» What the exercise asks:
Print the entries underneath word for word, omitting whatever pictures they contain.

== Data supplied ==

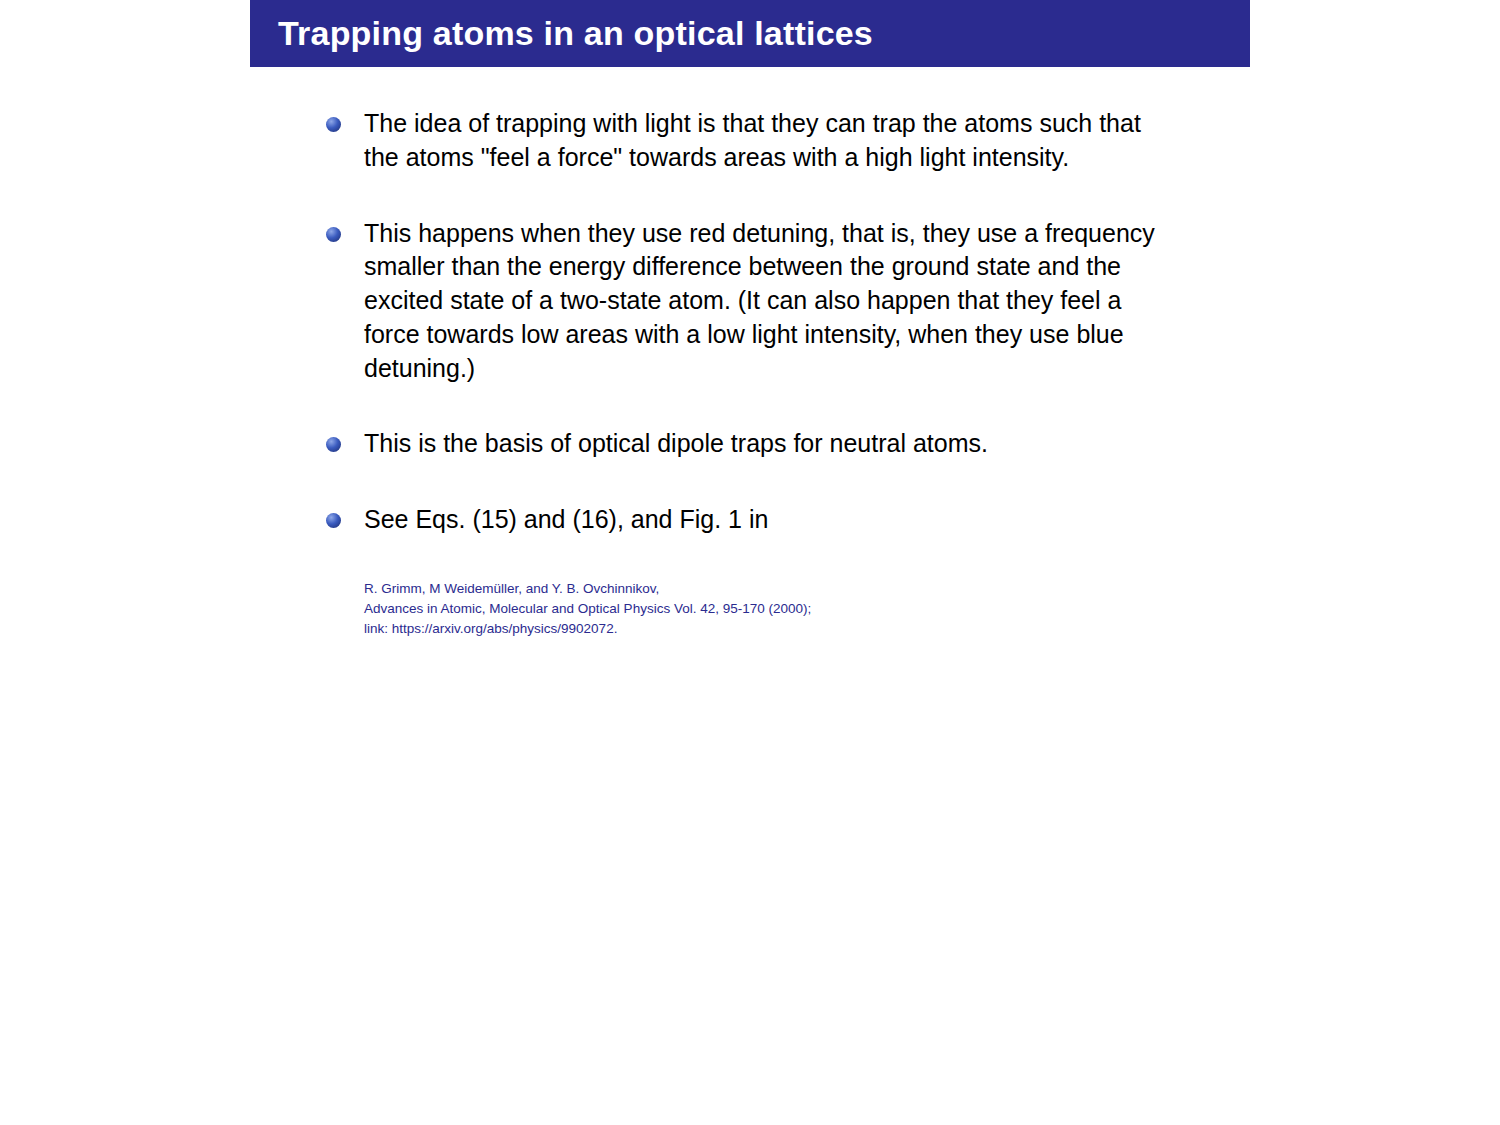Trapping atoms in an optical lattices
The idea of trapping with light is that they can trap the atoms such that the atoms "feel a force" towards areas with a high light intensity.
This happens when they use red detuning, that is, they use a frequency smaller than the energy difference between the ground state and the excited state of a two-state atom. (It can also happen that they feel a force towards low areas with a low light intensity, when they use blue detuning.)
This is the basis of optical dipole traps for neutral atoms.
See Eqs. (15) and (16), and Fig. 1 in
R. Grimm, M Weidemüller, and Y. B. Ovchinnikov,
Advances in Atomic, Molecular and Optical Physics Vol. 42, 95-170 (2000);
link: https://arxiv.org/abs/physics/9902072.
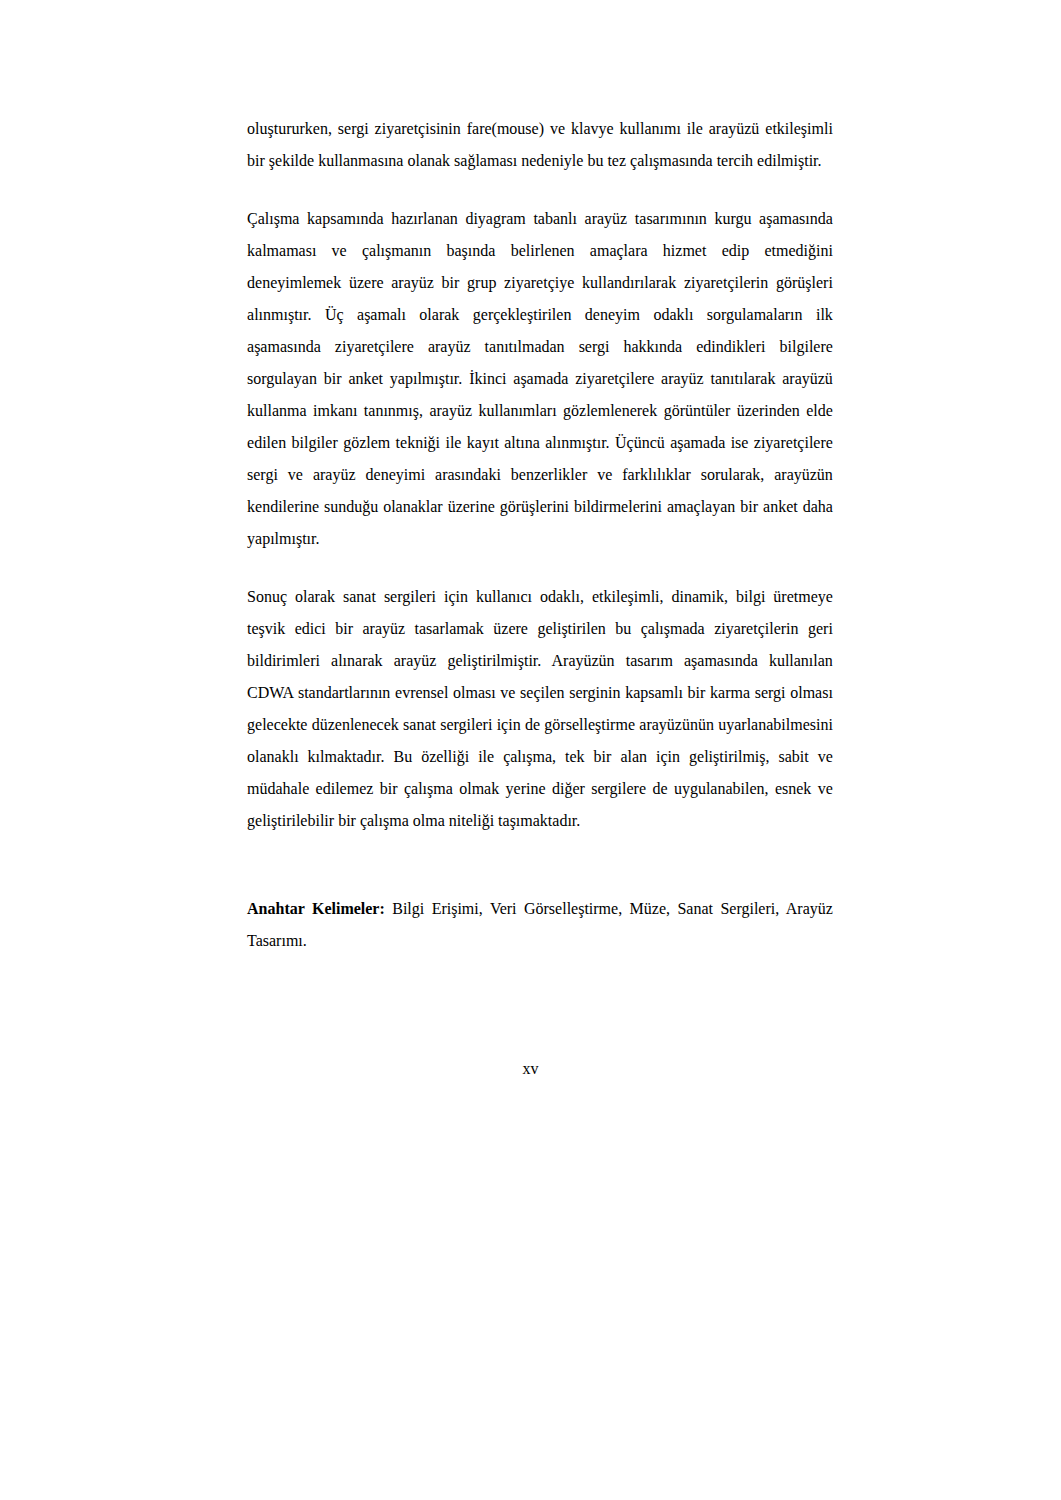oluştururken, sergi ziyaretçisinin fare(mouse) ve klavye kullanımı ile arayüzü etkileşimli bir şekilde kullanmasına olanak sağlaması nedeniyle bu tez çalışmasında tercih edilmiştir.
Çalışma kapsamında hazırlanan diyagram tabanlı arayüz tasarımının kurgu aşamasında kalmaması ve çalışmanın başında belirlenen amaçlara hizmet edip etmediğini deneyimlemek üzere arayüz bir grup ziyaretçiye kullandırılarak ziyaretçilerin görüşleri alınmıştır. Üç aşamalı olarak gerçekleştirilen deneyim odaklı sorgulamaların ilk aşamasında ziyaretçilere arayüz tanıtılmadan sergi hakkında edindikleri bilgilere sorgulayan bir anket yapılmıştır. İkinci aşamada ziyaretçilere arayüz tanıtılarak arayüzü kullanma imkanı tanınmış, arayüz kullanımları gözlemlenerek görüntüler üzerinden elde edilen bilgiler gözlem tekniği ile kayıt altına alınmıştır. Üçüncü aşamada ise ziyaretçilere sergi ve arayüz deneyimi arasındaki benzerlikler ve farklılıklar sorularak, arayüzün kendilerine sunduğu olanaklar üzerine görüşlerini bildirmelerini amaçlayan bir anket daha yapılmıştır.
Sonuç olarak sanat sergileri için kullanıcı odaklı, etkileşimli, dinamik, bilgi üretmeye teşvik edici bir arayüz tasarlamak üzere geliştirilen bu çalışmada ziyaretçilerin geri bildirimleri alınarak arayüz geliştirilmiştir. Arayüzün tasarım aşamasında kullanılan CDWA standartlarının evrensel olması ve seçilen serginin kapsamlı bir karma sergi olması gelecekte düzenlenecek sanat sergileri için de görselleştirme arayüzünün uyarlanabilmesini olanaklı kılmaktadır. Bu özelliği ile çalışma, tek bir alan için geliştirilmiş, sabit ve müdahale edilemez bir çalışma olmak yerine diğer sergilere de uygulanabilen, esnek ve geliştirilebilir bir çalışma olma niteliği taşımaktadır.
Anahtar Kelimeler: Bilgi Erişimi, Veri Görselleştirme, Müze, Sanat Sergileri, Arayüz Tasarımı.
xv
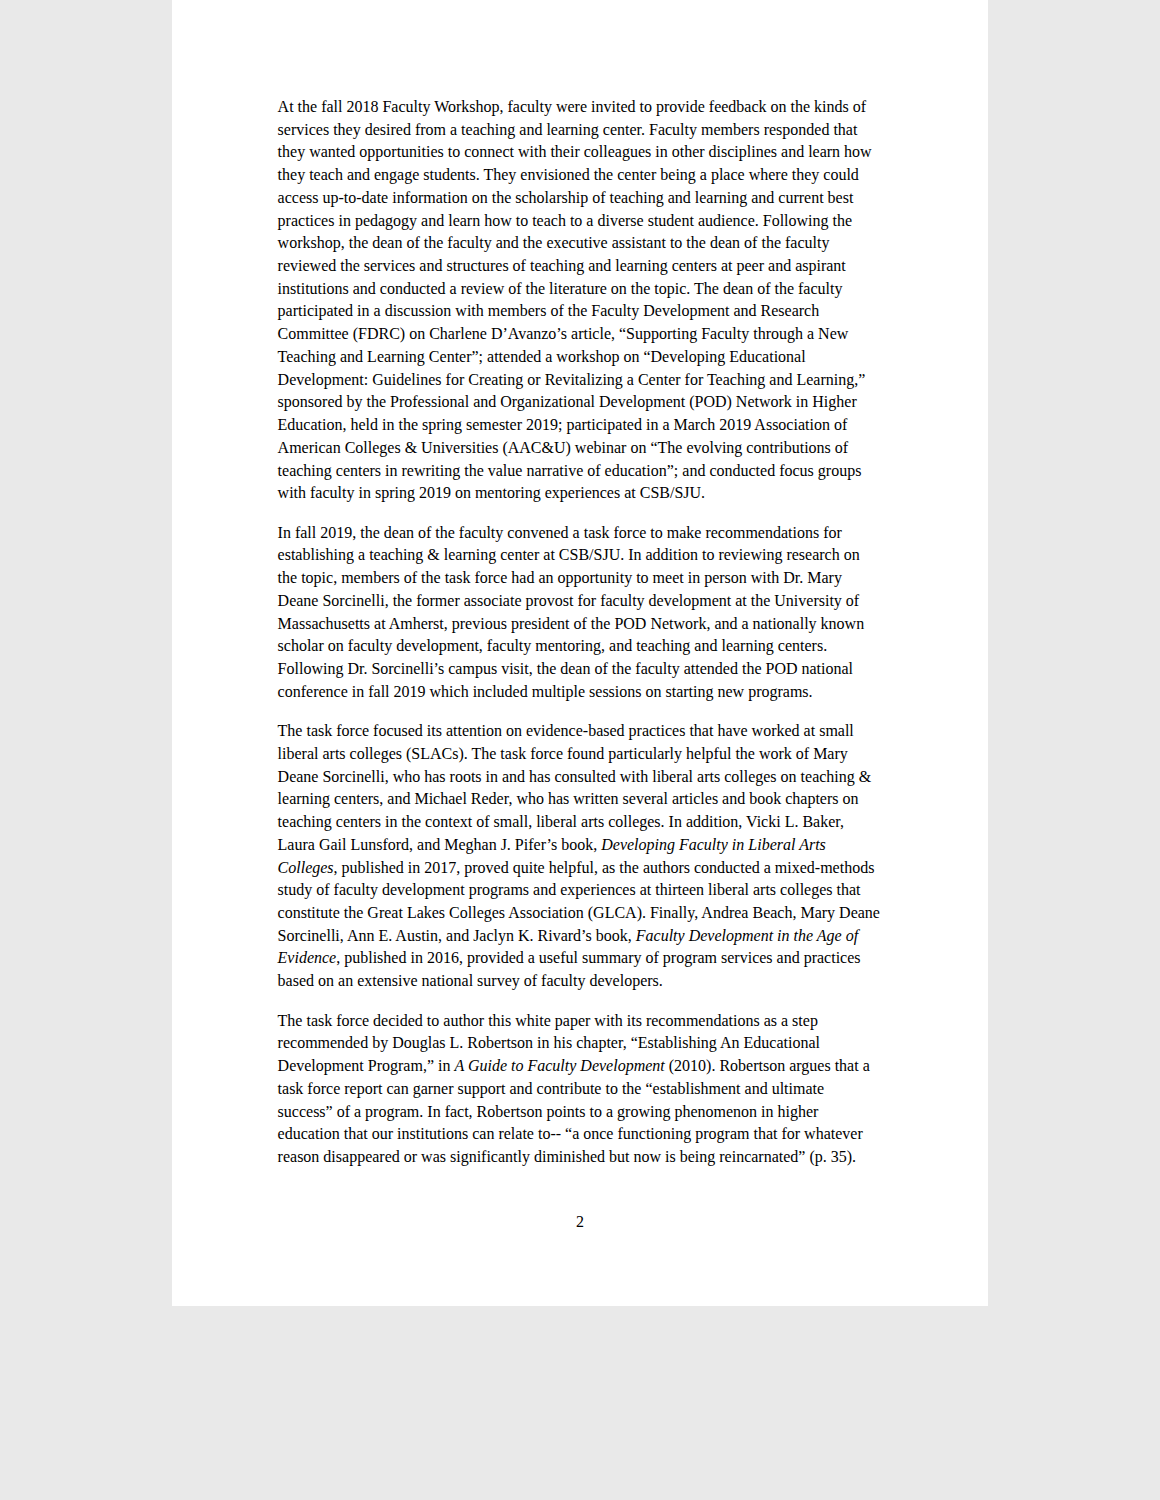At the fall 2018 Faculty Workshop, faculty were invited to provide feedback on the kinds of services they desired from a teaching and learning center. Faculty members responded that they wanted opportunities to connect with their colleagues in other disciplines and learn how they teach and engage students. They envisioned the center being a place where they could access up-to-date information on the scholarship of teaching and learning and current best practices in pedagogy and learn how to teach to a diverse student audience. Following the workshop, the dean of the faculty and the executive assistant to the dean of the faculty reviewed the services and structures of teaching and learning centers at peer and aspirant institutions and conducted a review of the literature on the topic. The dean of the faculty participated in a discussion with members of the Faculty Development and Research Committee (FDRC) on Charlene D’Avanzo’s article, “Supporting Faculty through a New Teaching and Learning Center”; attended a workshop on “Developing Educational Development: Guidelines for Creating or Revitalizing a Center for Teaching and Learning,” sponsored by the Professional and Organizational Development (POD) Network in Higher Education, held in the spring semester 2019; participated in a March 2019 Association of American Colleges & Universities (AAC&U) webinar on “The evolving contributions of teaching centers in rewriting the value narrative of education”; and conducted focus groups with faculty in spring 2019 on mentoring experiences at CSB/SJU.
In fall 2019, the dean of the faculty convened a task force to make recommendations for establishing a teaching & learning center at CSB/SJU. In addition to reviewing research on the topic, members of the task force had an opportunity to meet in person with Dr. Mary Deane Sorcinelli, the former associate provost for faculty development at the University of Massachusetts at Amherst, previous president of the POD Network, and a nationally known scholar on faculty development, faculty mentoring, and teaching and learning centers. Following Dr. Sorcinelli’s campus visit, the dean of the faculty attended the POD national conference in fall 2019 which included multiple sessions on starting new programs.
The task force focused its attention on evidence-based practices that have worked at small liberal arts colleges (SLACs). The task force found particularly helpful the work of Mary Deane Sorcinelli, who has roots in and has consulted with liberal arts colleges on teaching & learning centers, and Michael Reder, who has written several articles and book chapters on teaching centers in the context of small, liberal arts colleges. In addition, Vicki L. Baker, Laura Gail Lunsford, and Meghan J. Pifer’s book, Developing Faculty in Liberal Arts Colleges, published in 2017, proved quite helpful, as the authors conducted a mixed-methods study of faculty development programs and experiences at thirteen liberal arts colleges that constitute the Great Lakes Colleges Association (GLCA). Finally, Andrea Beach, Mary Deane Sorcinelli, Ann E. Austin, and Jaclyn K. Rivard’s book, Faculty Development in the Age of Evidence, published in 2016, provided a useful summary of program services and practices based on an extensive national survey of faculty developers.
The task force decided to author this white paper with its recommendations as a step recommended by Douglas L. Robertson in his chapter, “Establishing An Educational Development Program,” in A Guide to Faculty Development (2010). Robertson argues that a task force report can garner support and contribute to the “establishment and ultimate success” of a program. In fact, Robertson points to a growing phenomenon in higher education that our institutions can relate to-- “a once functioning program that for whatever reason disappeared or was significantly diminished but now is being reincarnated” (p. 35).
2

===

» Output for this task:
Trapping atoms in an optical lattices
The idea of trapping with light is that they can trap the atoms such that the atoms "feel a force" towards areas with a high light intensity.
This happens when they use red detuning, that is, they use a frequency smaller than the energy difference between the ground state and the excited state of a two-state atom. (It can also happen that they feel a force towards low areas with a low light intensity, when they use blue detuning.)
This is the basis of optical dipole traps for neutral atoms.
See Eqs. (15) and (16), and Fig. 1 in
R. Grimm, M Weidemüller, and Y. B. Ovchinnikov,
Advances in Atomic, Molecular and Optical Physics Vol. 42, 95-170 (2000);
link: https://arxiv.org/abs/physics/9902072.
oluştururken, sergi ziyaretçisinin fare(mouse) ve klavye kullanımı ile arayüzü etkileşimli bir şekilde kullanmasına olanak sağlaması nedeniyle bu tez çalışmasında tercih edilmiştir.
Çalışma kapsamında hazırlanan diyagram tabanlı arayüz tasarımının kurgu aşamasında kalmaması ve çalışmanın başında belirlenen amaçlara hizmet edip etmediğini deneyimlemek üzere arayüz bir grup ziyaretçiye kullandırılarak ziyaretçilerin görüşleri alınmıştır. Üç aşamalı olarak gerçekleştirilen deneyim odaklı sorgulamaların ilk aşamasında ziyaretçilere arayüz tanıtılmadan sergi hakkında edindikleri bilgilere sorgulayan bir anket yapılmıştır. İkinci aşamada ziyaretçilere arayüz tanıtılarak arayüzü kullanma imkanı tanınmış, arayüz kullanımları gözlemlenerek görüntüler üzerinden elde edilen bilgiler gözlem tekniği ile kayıt altına alınmıştır. Üçüncü aşamada ise ziyaretçilere sergi ve arayüz deneyimi arasındaki benzerlikler ve farklılıklar sorularak, arayüzün kendilerine sunduğu olanaklar üzerine görüşlerini bildirmelerini amaçlayan bir anket daha yapılmıştır.
Sonuç olarak sanat sergileri için kullanıcı odaklı, etkileşimli, dinamik, bilgi üretmeye teşvik edici bir arayüz tasarlamak üzere geliştirilen bu çalışmada ziyaretçilerin geri bildirimleri alınarak arayüz geliştirilmiştir. Arayüzün tasarım aşamasında kullanılan CDWA standartlarının evrensel olması ve seçilen serginin kapsamlı bir karma sergi olması gelecekte düzenlenecek sanat sergileri için de görselleştirme arayüzünün uyarlanabilmesini olanaklı kılmaktadır. Bu özelliği ile çalışma, tek bir alan için geliştirilmiş, sabit ve müdahale edilemez bir çalışma olmak yerine diğer sergilere de uygulanabilen, esnek ve geliştirilebilir bir çalışma olma niteliği taşımaktadır.
Anahtar Kelimeler: Bilgi Erişimi, Veri Görselleştirme, Müze, Sanat Sergileri, Arayüz Tasarımı.
xv
At the fall 2018 Faculty Workshop, faculty were invited to provide feedback on the kinds of services they desired from a teaching and learning center. Faculty members responded that they wanted opportunities to connect with their colleagues in other disciplines and learn how they teach and engage students. They envisioned the center being a place where they could access up-to-date information on the scholarship of teaching and learning and current best practices in pedagogy and learn how to teach to a diverse student audience. Following the workshop, the dean of the faculty and the executive assistant to the dean of the faculty reviewed the services and structures of teaching and learning centers at peer and aspirant institutions and conducted a review of the literature on the topic. The dean of the faculty participated in a discussion with members of the Faculty Development and Research Committee (FDRC) on Charlene D’Avanzo’s article, “Supporting Faculty through a New Teaching and Learning Center”; attended a workshop on “Developing Educational Development: Guidelines for Creating or Revitalizing a Center for Teaching and Learning,” sponsored by the Professional and Organizational Development (POD) Network in Higher Education, held in the spring semester 2019; participated in a March 2019 Association of American Colleges & Universities (AAC&U) webinar on “The evolving contributions of teaching centers in rewriting the value narrative of education”; and conducted focus groups with faculty in spring 2019 on mentoring experiences at CSB/SJU.
In fall 2019, the dean of the faculty convened a task force to make recommendations for establishing a teaching & learning center at CSB/SJU. In addition to reviewing research on the topic, members of the task force had an opportunity to meet in person with Dr. Mary Deane Sorcinelli, the former associate provost for faculty development at the University of Massachusetts at Amherst, previous president of the POD Network, and a nationally known scholar on faculty development, faculty mentoring, and teaching and learning centers. Following Dr. Sorcinelli’s campus visit, the dean of the faculty attended the POD national conference in fall 2019 which included multiple sessions on starting new programs.
The task force focused its attention on evidence-based practices that have worked at small liberal arts colleges (SLACs). The task force found particularly helpful the work of Mary Deane Sorcinelli, who has roots in and has consulted with liberal arts colleges on teaching & learning centers, and Michael Reder, who has written several articles and book chapters on teaching centers in the context of small, liberal arts colleges. In addition, Vicki L. Baker, Laura Gail Lunsford, and Meghan J. Pifer’s book, Developing Faculty in Liberal Arts Colleges, published in 2017, proved quite helpful, as the authors conducted a mixed-methods study of faculty development programs and experiences at thirteen liberal arts colleges that constitute the Great Lakes Colleges Association (GLCA). Finally, Andrea Beach, Mary Deane Sorcinelli, Ann E. Austin, and Jaclyn K. Rivard’s book, Faculty Development in the Age of Evidence, published in 2016, provided a useful summary of program services and practices based on an extensive national survey of faculty developers.
The task force decided to author this white paper with its recommendations as a step recommended by Douglas L. Robertson in his chapter, “Establishing An Educational Development Program,” in A Guide to Faculty Development (2010). Robertson argues that a task force report can garner support and contribute to the “establishment and ultimate success” of a program. In fact, Robertson points to a growing phenomenon in higher education that our institutions can relate to-- “a once functioning program that for whatever reason disappeared or was significantly diminished but now is being reincarnated” (p. 35).
2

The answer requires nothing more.